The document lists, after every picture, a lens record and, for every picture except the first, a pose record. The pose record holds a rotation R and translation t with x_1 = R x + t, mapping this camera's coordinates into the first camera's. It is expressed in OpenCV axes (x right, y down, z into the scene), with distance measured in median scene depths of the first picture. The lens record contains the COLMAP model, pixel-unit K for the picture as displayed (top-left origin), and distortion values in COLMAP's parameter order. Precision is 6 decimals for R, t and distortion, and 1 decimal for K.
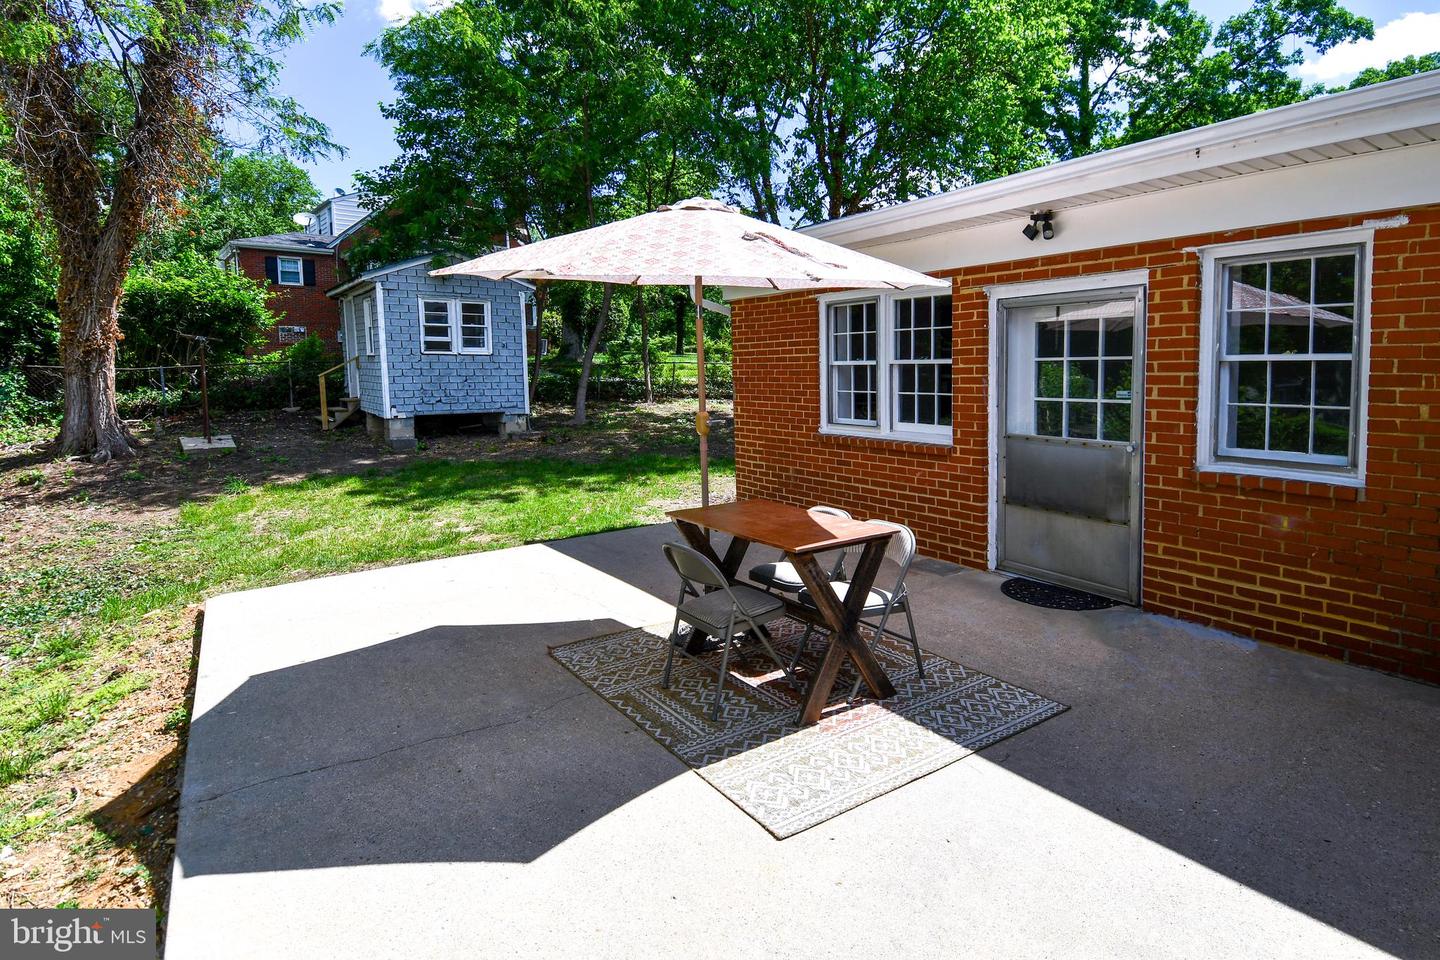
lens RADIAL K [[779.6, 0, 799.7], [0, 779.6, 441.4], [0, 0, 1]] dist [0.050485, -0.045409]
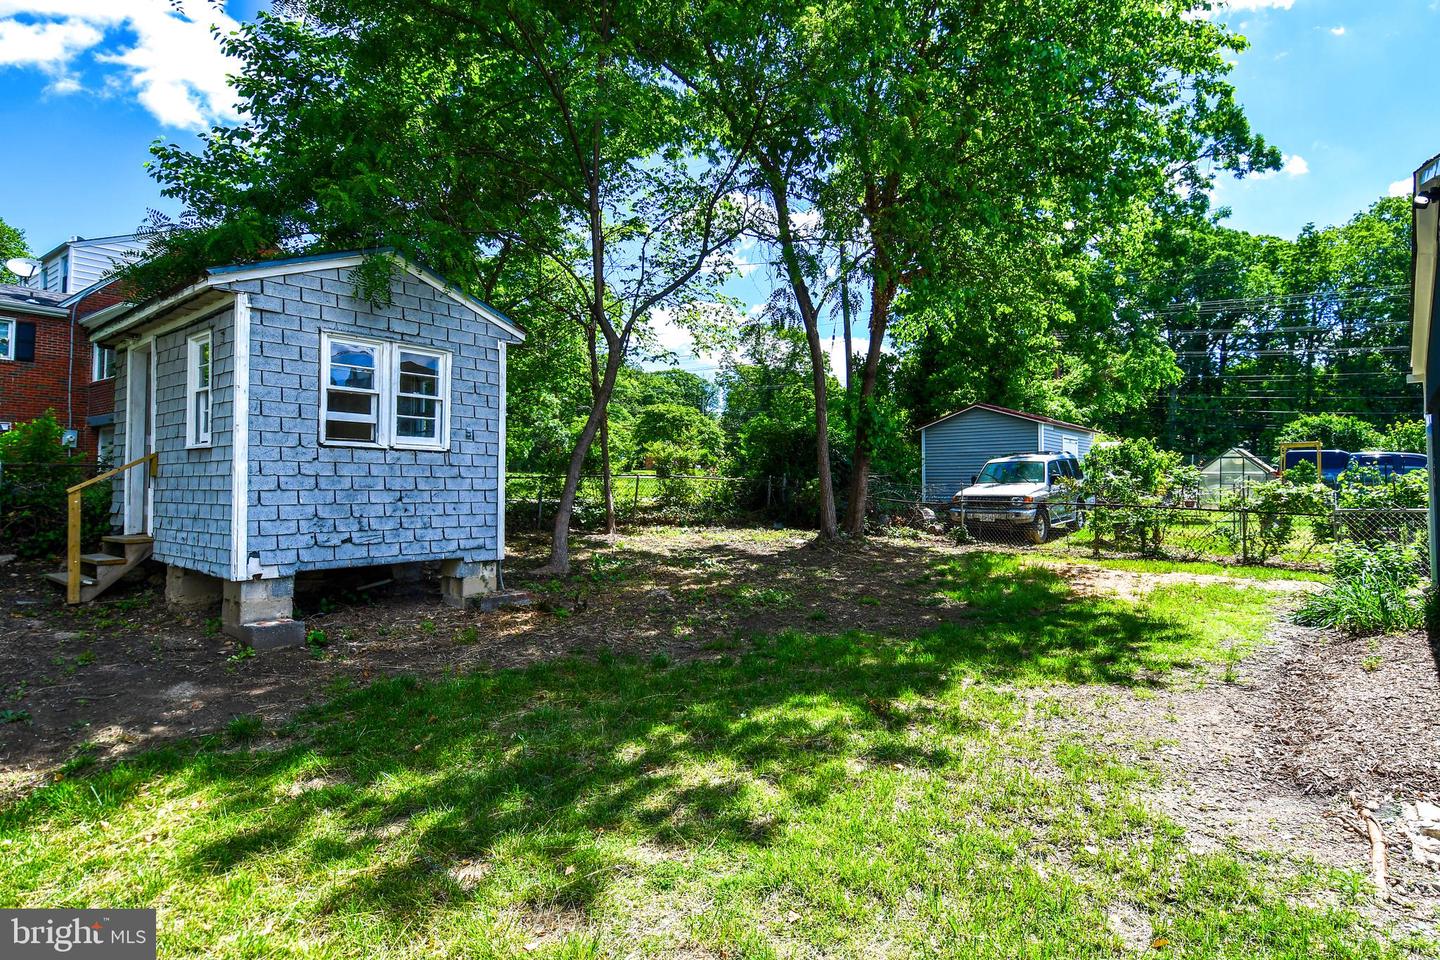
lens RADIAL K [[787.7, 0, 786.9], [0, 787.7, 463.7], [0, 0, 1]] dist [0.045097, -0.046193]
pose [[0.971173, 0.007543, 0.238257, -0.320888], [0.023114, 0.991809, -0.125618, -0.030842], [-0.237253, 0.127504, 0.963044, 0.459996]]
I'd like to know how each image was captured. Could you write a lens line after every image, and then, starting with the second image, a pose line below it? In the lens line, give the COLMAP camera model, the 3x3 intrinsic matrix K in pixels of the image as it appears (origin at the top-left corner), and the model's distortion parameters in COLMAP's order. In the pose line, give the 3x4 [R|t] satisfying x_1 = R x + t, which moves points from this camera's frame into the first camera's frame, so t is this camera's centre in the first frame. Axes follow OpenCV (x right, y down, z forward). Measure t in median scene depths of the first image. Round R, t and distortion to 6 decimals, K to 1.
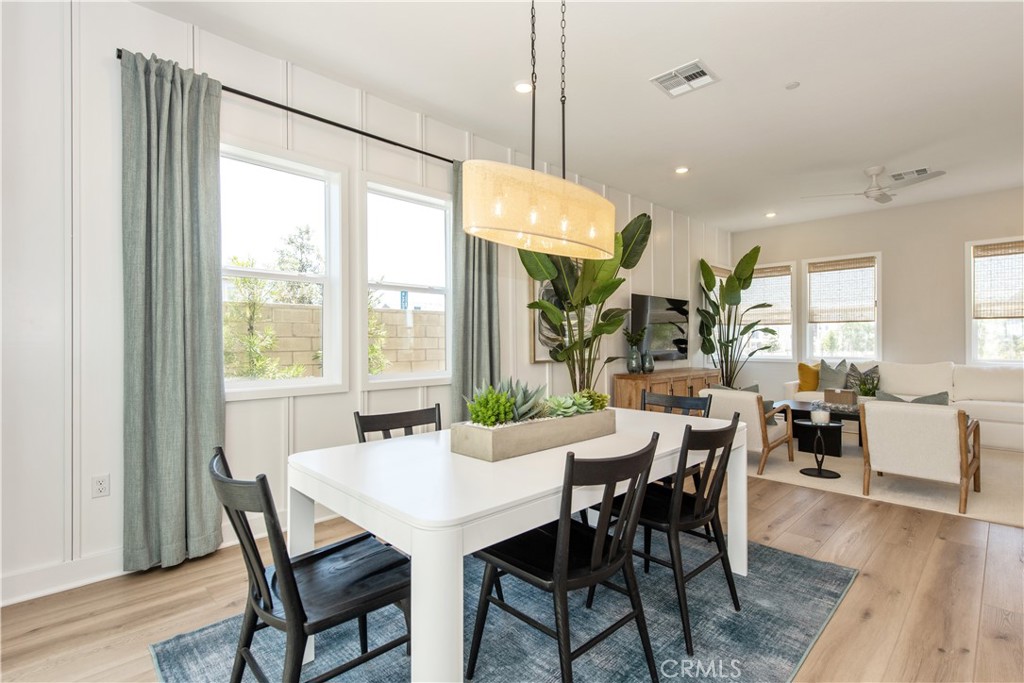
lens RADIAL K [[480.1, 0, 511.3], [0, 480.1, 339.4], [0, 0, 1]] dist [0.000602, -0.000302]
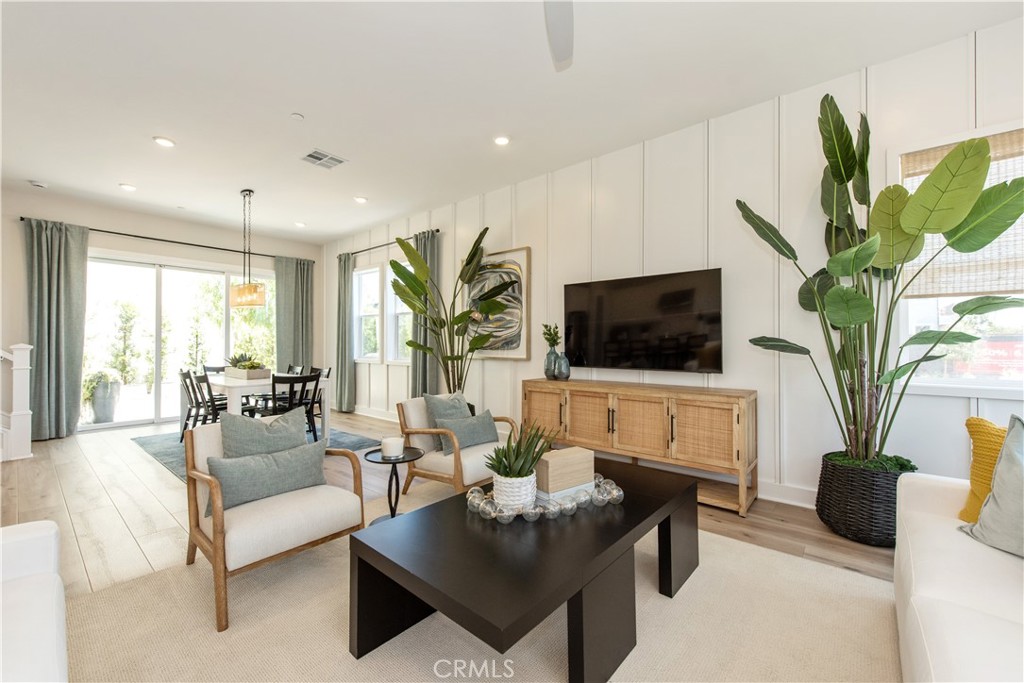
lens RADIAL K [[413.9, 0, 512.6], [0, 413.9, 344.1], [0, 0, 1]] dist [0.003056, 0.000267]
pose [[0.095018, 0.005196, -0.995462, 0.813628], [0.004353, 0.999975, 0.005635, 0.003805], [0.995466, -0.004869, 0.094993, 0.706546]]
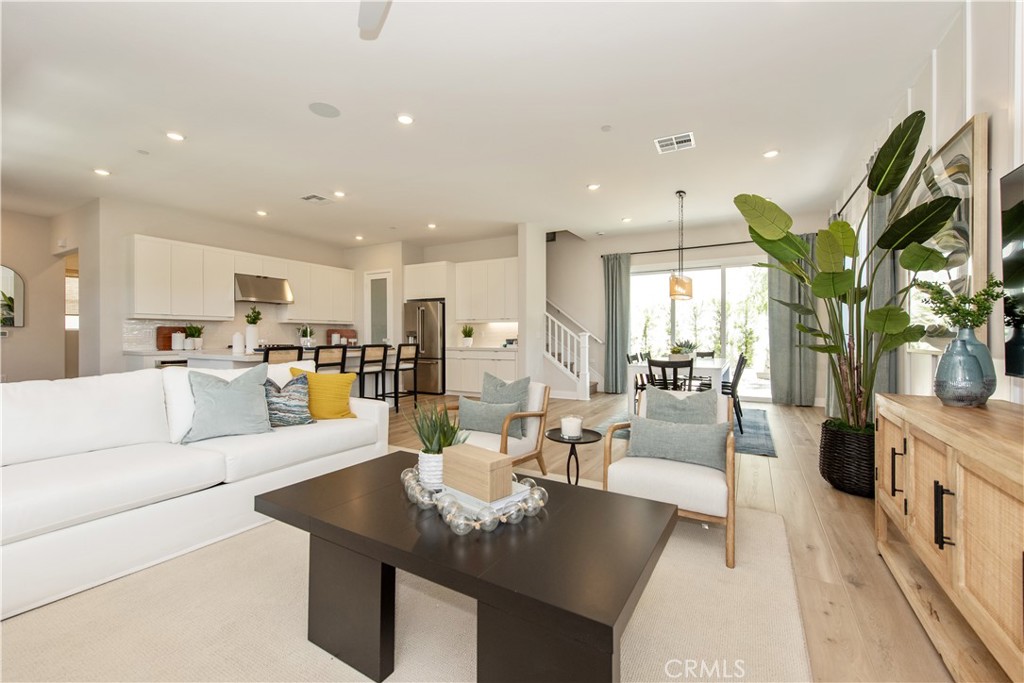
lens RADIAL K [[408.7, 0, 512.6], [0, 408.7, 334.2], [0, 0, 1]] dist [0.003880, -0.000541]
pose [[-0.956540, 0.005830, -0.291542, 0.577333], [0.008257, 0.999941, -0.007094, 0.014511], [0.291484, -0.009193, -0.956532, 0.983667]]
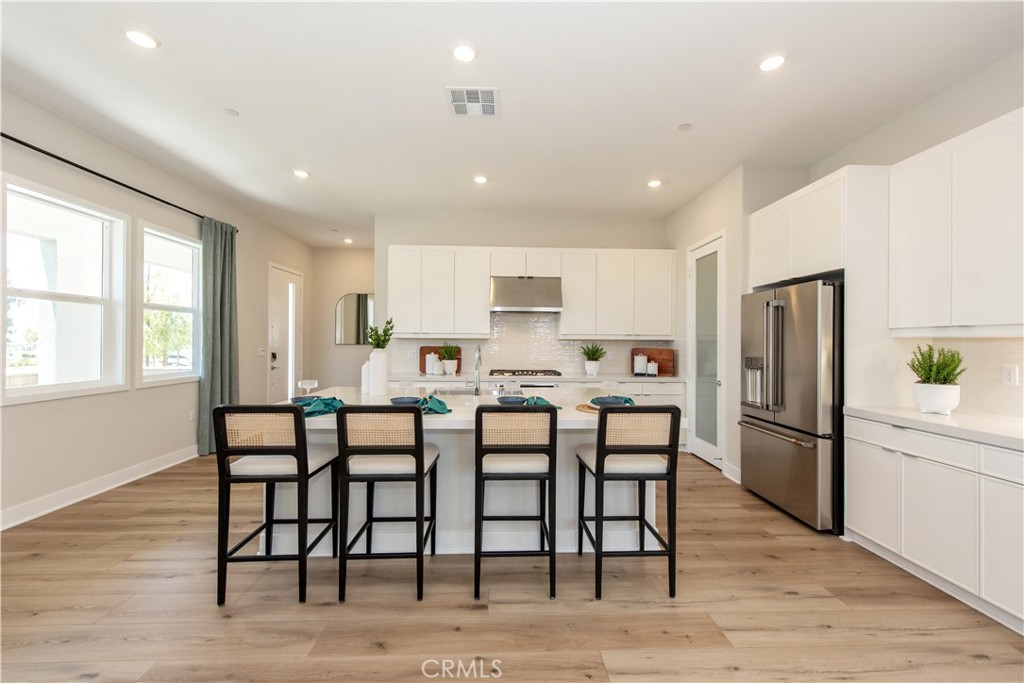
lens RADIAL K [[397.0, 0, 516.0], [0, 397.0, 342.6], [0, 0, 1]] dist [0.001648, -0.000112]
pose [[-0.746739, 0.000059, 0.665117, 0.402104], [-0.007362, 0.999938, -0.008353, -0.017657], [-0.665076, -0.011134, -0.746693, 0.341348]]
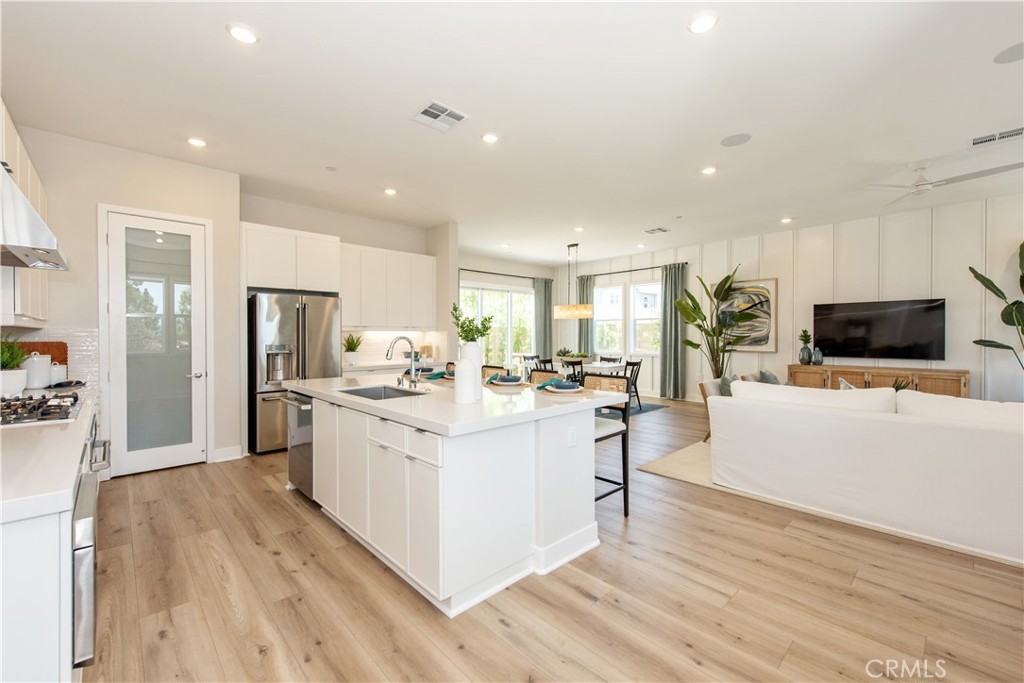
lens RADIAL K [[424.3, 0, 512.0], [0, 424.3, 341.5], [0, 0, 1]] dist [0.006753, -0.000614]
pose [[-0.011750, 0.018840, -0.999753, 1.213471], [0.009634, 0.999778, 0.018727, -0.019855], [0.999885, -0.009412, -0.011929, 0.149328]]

==*==

● **ASSIGNED TASK**
Substitute "sensor" for every "camera" in the items above, changing nothing else, and give them again without the pictures.

● **ANSWER BOX**
The document lists, after every picture, a lens record and, for every picture except the first, a pose record. The pose record holds a rotation R and translation t with x_1 = R x + t, mapping this sensor's coordinates into the first sensor's. It is expressed in OpenCV axes (x right, y down, z into the scene), with distance measured in median scene depths of the first picture. The lens record contains the COLMAP model, pixel-unit K for the picture as displayed (top-left origin), and distortion values in COLMAP's parameter order. Precision is 6 decimals for R, t and distortion, and 1 decimal for K.
lens RADIAL K [[779.6, 0, 799.7], [0, 779.6, 441.4], [0, 0, 1]] dist [0.050485, -0.045409]
lens RADIAL K [[787.7, 0, 786.9], [0, 787.7, 463.7], [0, 0, 1]] dist [0.045097, -0.046193]
pose [[0.971173, 0.007543, 0.238257, -0.320888], [0.023114, 0.991809, -0.125618, -0.030842], [-0.237253, 0.127504, 0.963044, 0.459996]]
I'd like to know how each image was captured. Could you write a lens line after every image, and then, starting with the second image, a pose line below it? In the lens line, give the COLMAP sensor model, the 3x3 intrinsic matrix K in pixels of the image as it appears (origin at the top-left corner), and the model's distortion parameters in COLMAP's order. In the pose line, give the 3x4 [R|t] satisfying x_1 = R x + t, which moves points from this sensor's frame into the first sensor's frame, so t is this sensor's centre in the first frame. Axes follow OpenCV (x right, y down, z forward). Measure t in median scene depths of the first image. Round R, t and distortion to 6 decimals, K to 1.
lens RADIAL K [[480.1, 0, 511.3], [0, 480.1, 339.4], [0, 0, 1]] dist [0.000602, -0.000302]
lens RADIAL K [[413.9, 0, 512.6], [0, 413.9, 344.1], [0, 0, 1]] dist [0.003056, 0.000267]
pose [[0.095018, 0.005196, -0.995462, 0.813628], [0.004353, 0.999975, 0.005635, 0.003805], [0.995466, -0.004869, 0.094993, 0.706546]]
lens RADIAL K [[408.7, 0, 512.6], [0, 408.7, 334.2], [0, 0, 1]] dist [0.003880, -0.000541]
pose [[-0.956540, 0.005830, -0.291542, 0.577333], [0.008257, 0.999941, -0.007094, 0.014511], [0.291484, -0.009193, -0.956532, 0.983667]]
lens RADIAL K [[397.0, 0, 516.0], [0, 397.0, 342.6], [0, 0, 1]] dist [0.001648, -0.000112]
pose [[-0.746739, 0.000059, 0.665117, 0.402104], [-0.007362, 0.999938, -0.008353, -0.017657], [-0.665076, -0.011134, -0.746693, 0.341348]]
lens RADIAL K [[424.3, 0, 512.0], [0, 424.3, 341.5], [0, 0, 1]] dist [0.006753, -0.000614]
pose [[-0.011750, 0.018840, -0.999753, 1.213471], [0.009634, 0.999778, 0.018727, -0.019855], [0.999885, -0.009412, -0.011929, 0.149328]]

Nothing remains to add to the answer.